PHASE II: “It’s not that bad — oh wait it is.”

Pivetta made it through five innings, and allowed one more run to bring the score to 3-1. Things were fine. Everything was under control. And then Luis Garcia happened.

Luis Garcia doesn’t just pitch anymore. He “happens” to games. And then the games are never the same. This is the sequence of events that led to the Marlins scoring three runs off of Luis Garcia.

  • Single
  • Single
  • Sac fly, run scores
  • Triple, run scores
  • Wild pitch, run scores
  • Out
  • Double
  • Out
  • Liz drinks all the alcohol

It was brutal. The Phillies were down 6-1. And it felt like there was no coming back from it.
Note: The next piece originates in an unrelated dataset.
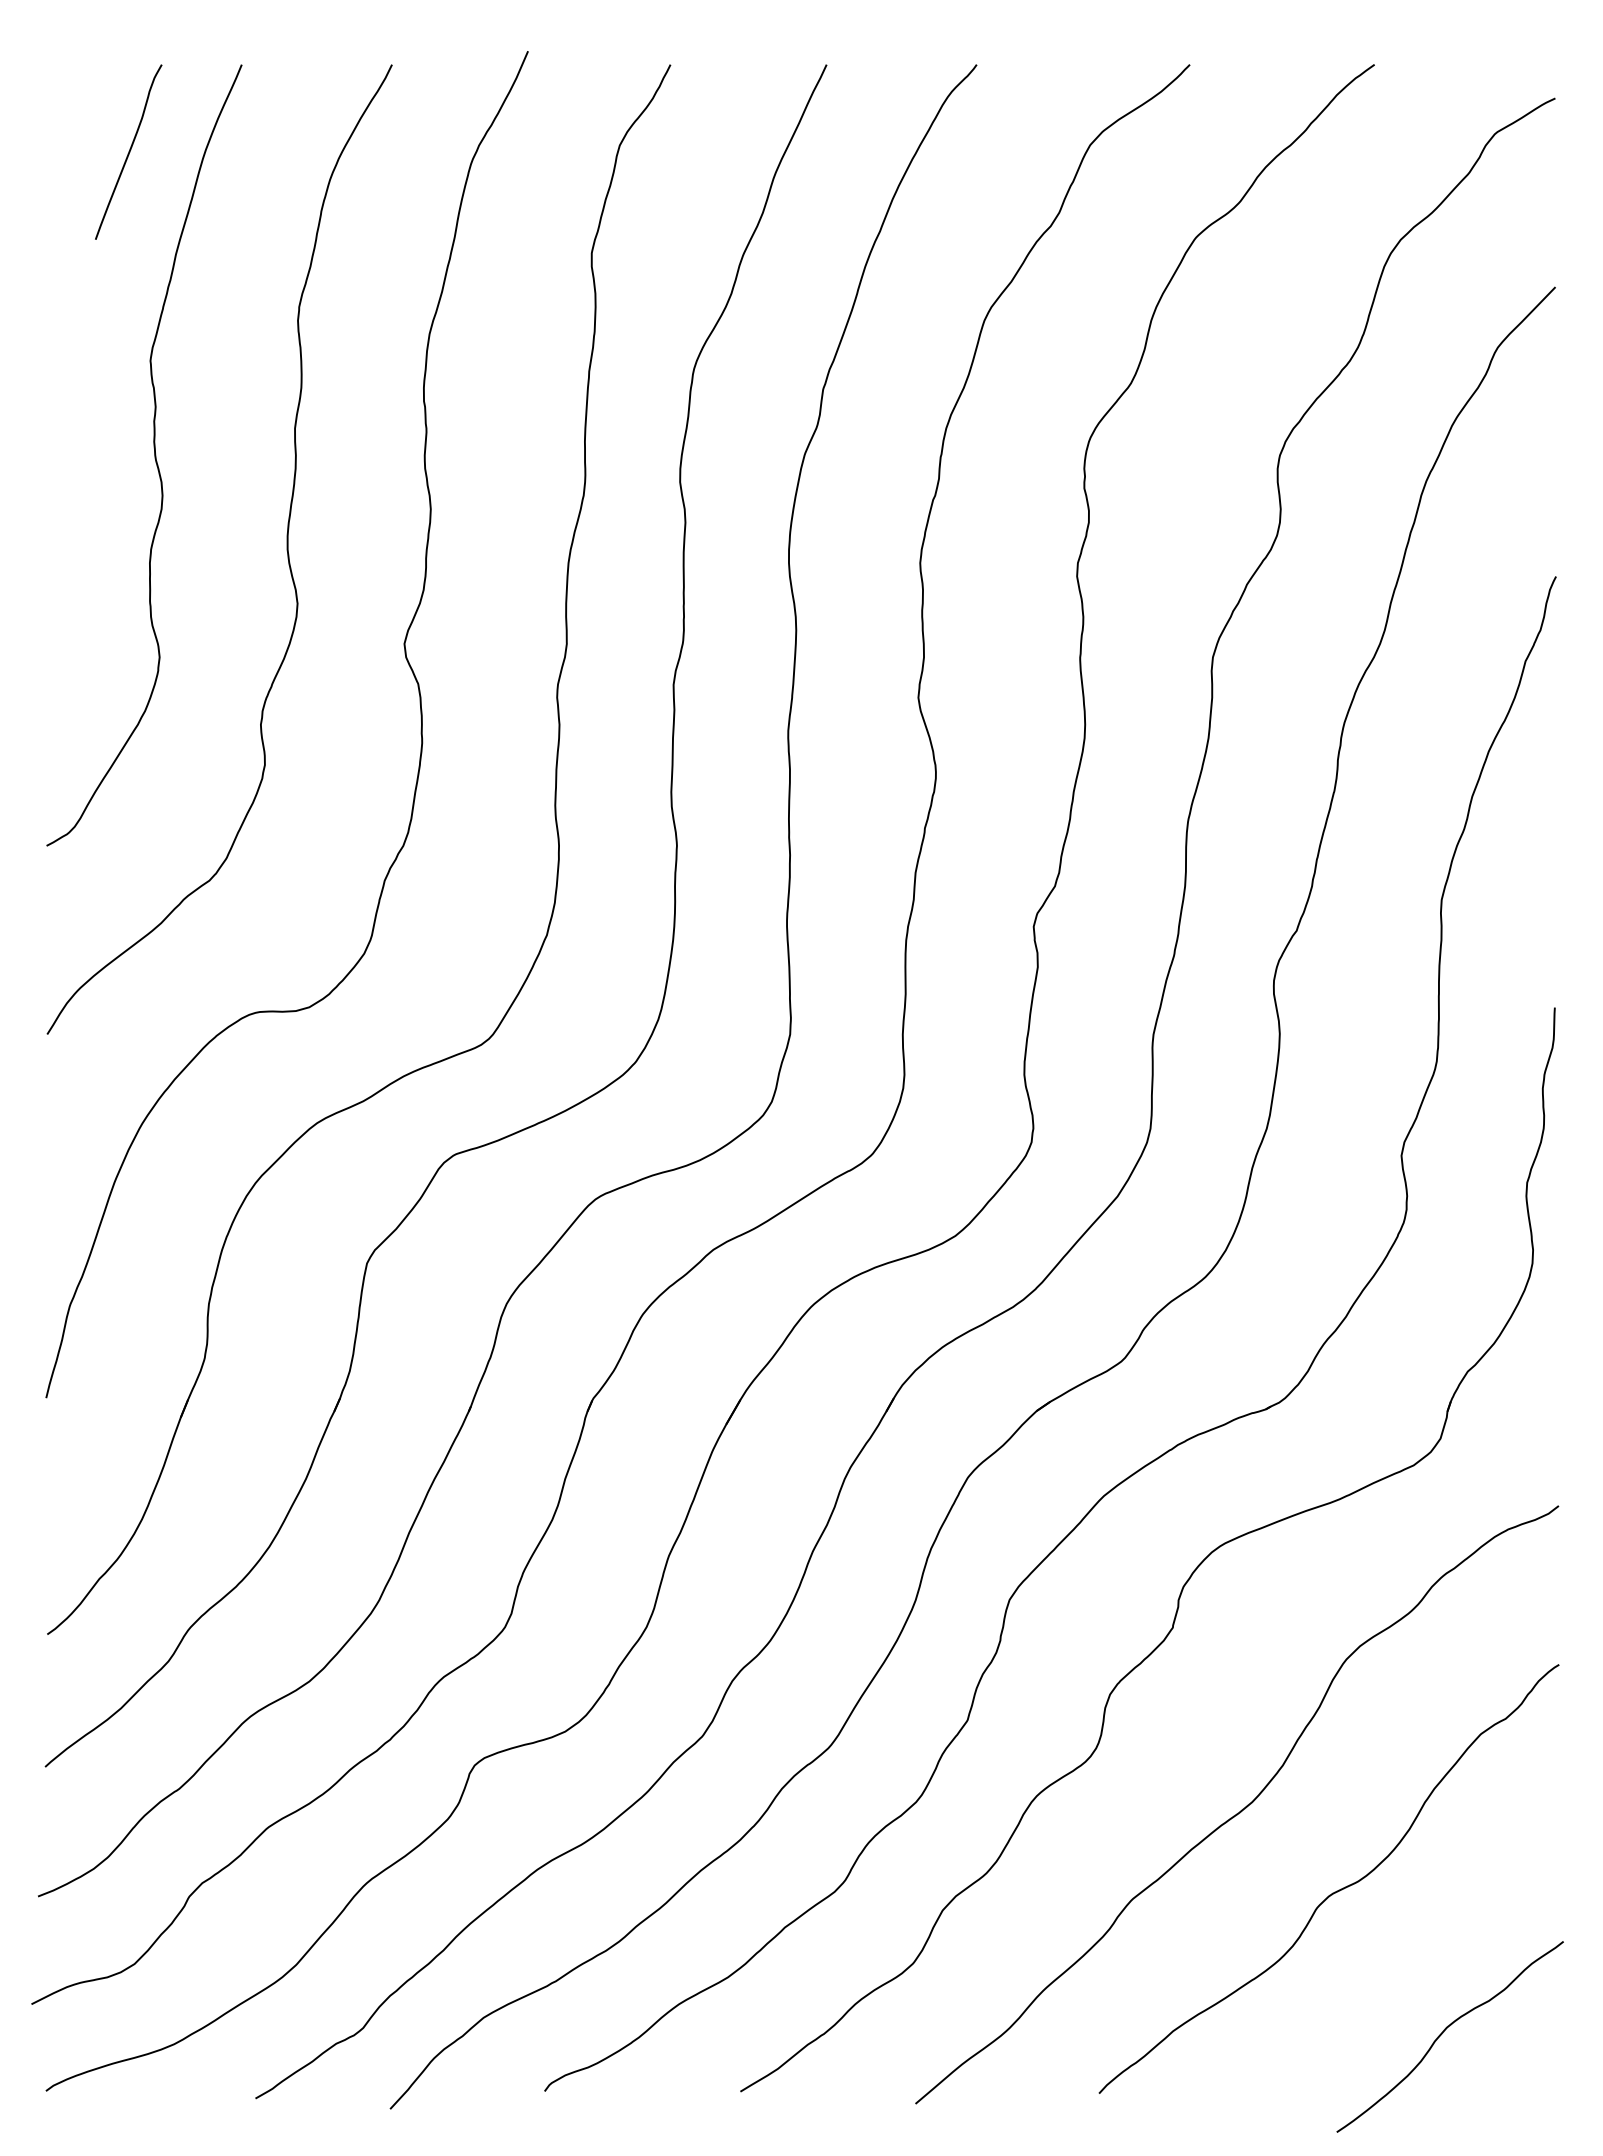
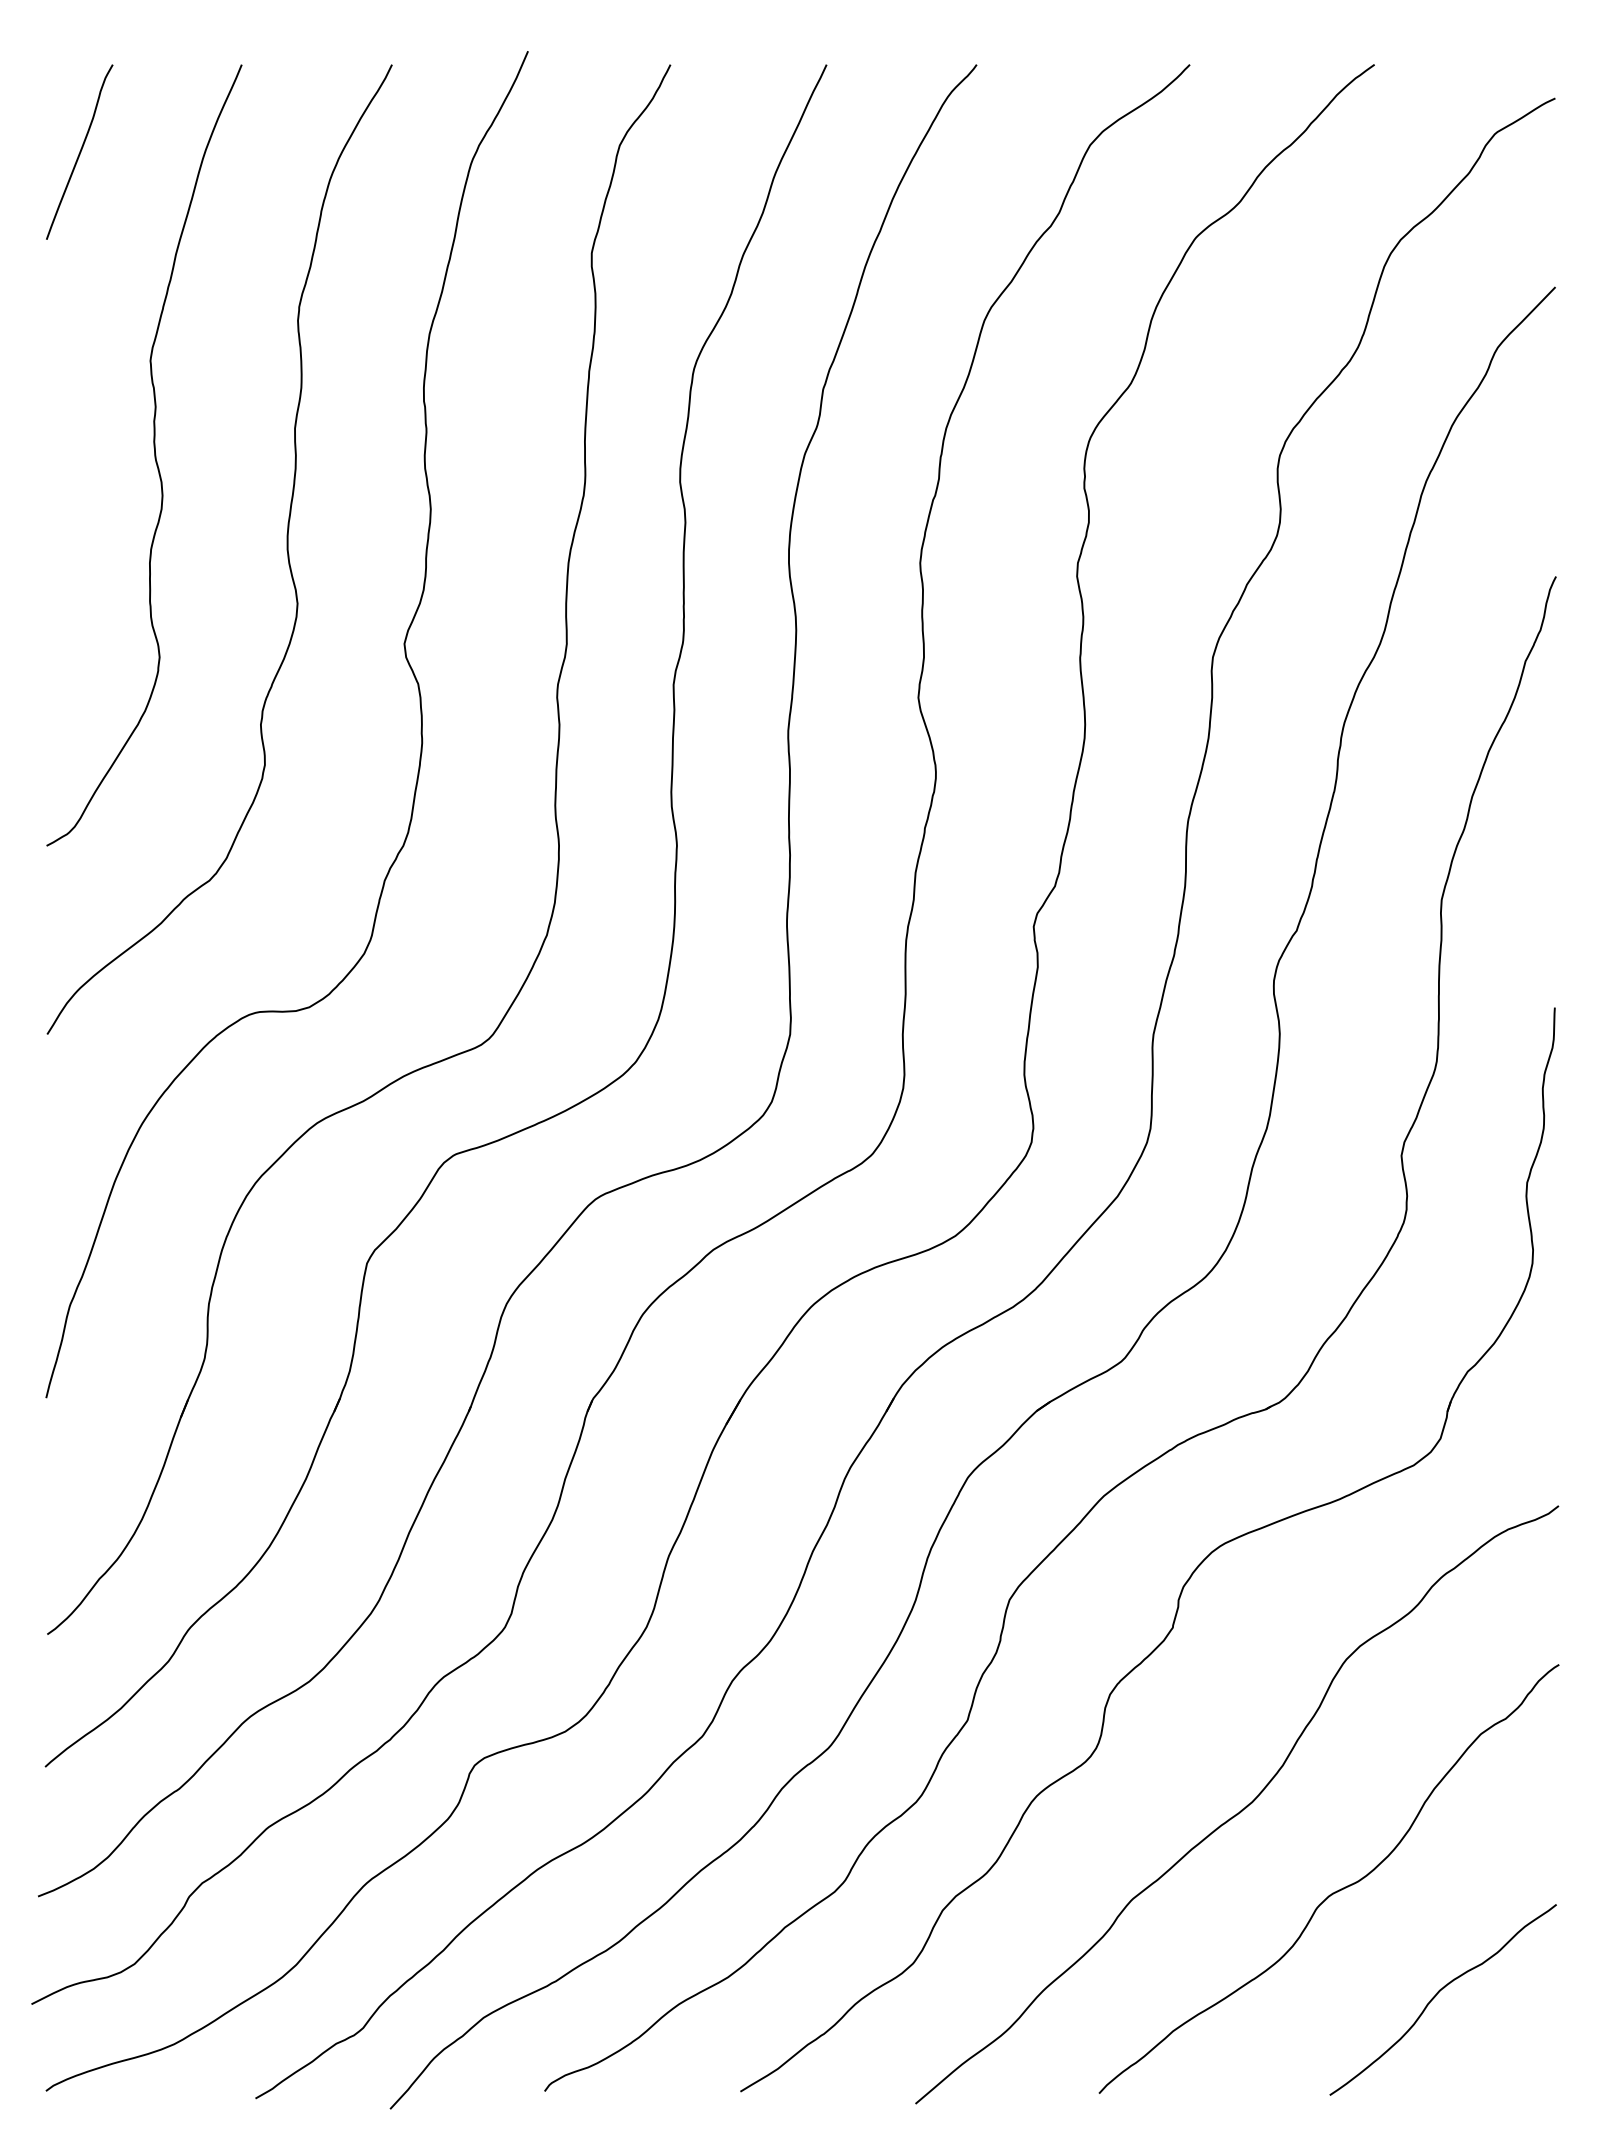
curve at (128, 151) position: (128, 151) -> (79, 151)
curve at (1443, 2033) position: (1443, 2033) -> (1436, 1996)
Phase III: “False hope. That’s all this is, annnnnnnd [game ends] I’m right.”

But then there kind of was a little coming back from it. The Phillies scored a run in the seventh, narrowing the deficit to just four runs. But it could have been so much more. They had runners on first and third with one out, and then Roman Quinn reached on a fielder’s choice and a run scored. They still had two men on and one out, but they couldn’t squeeze another run out of that situation.

That would come back to haunt them. In the ninth, the Phillies scored two runs. With two outs and a runner on first, Rhys Hoskins came to bat. He took the count to 3-2, and then swung through the air for strike three. Game over.

At one point, two Marlins runners crossed each other on the basepaths. And the Phillies still lost. That feels like a sign.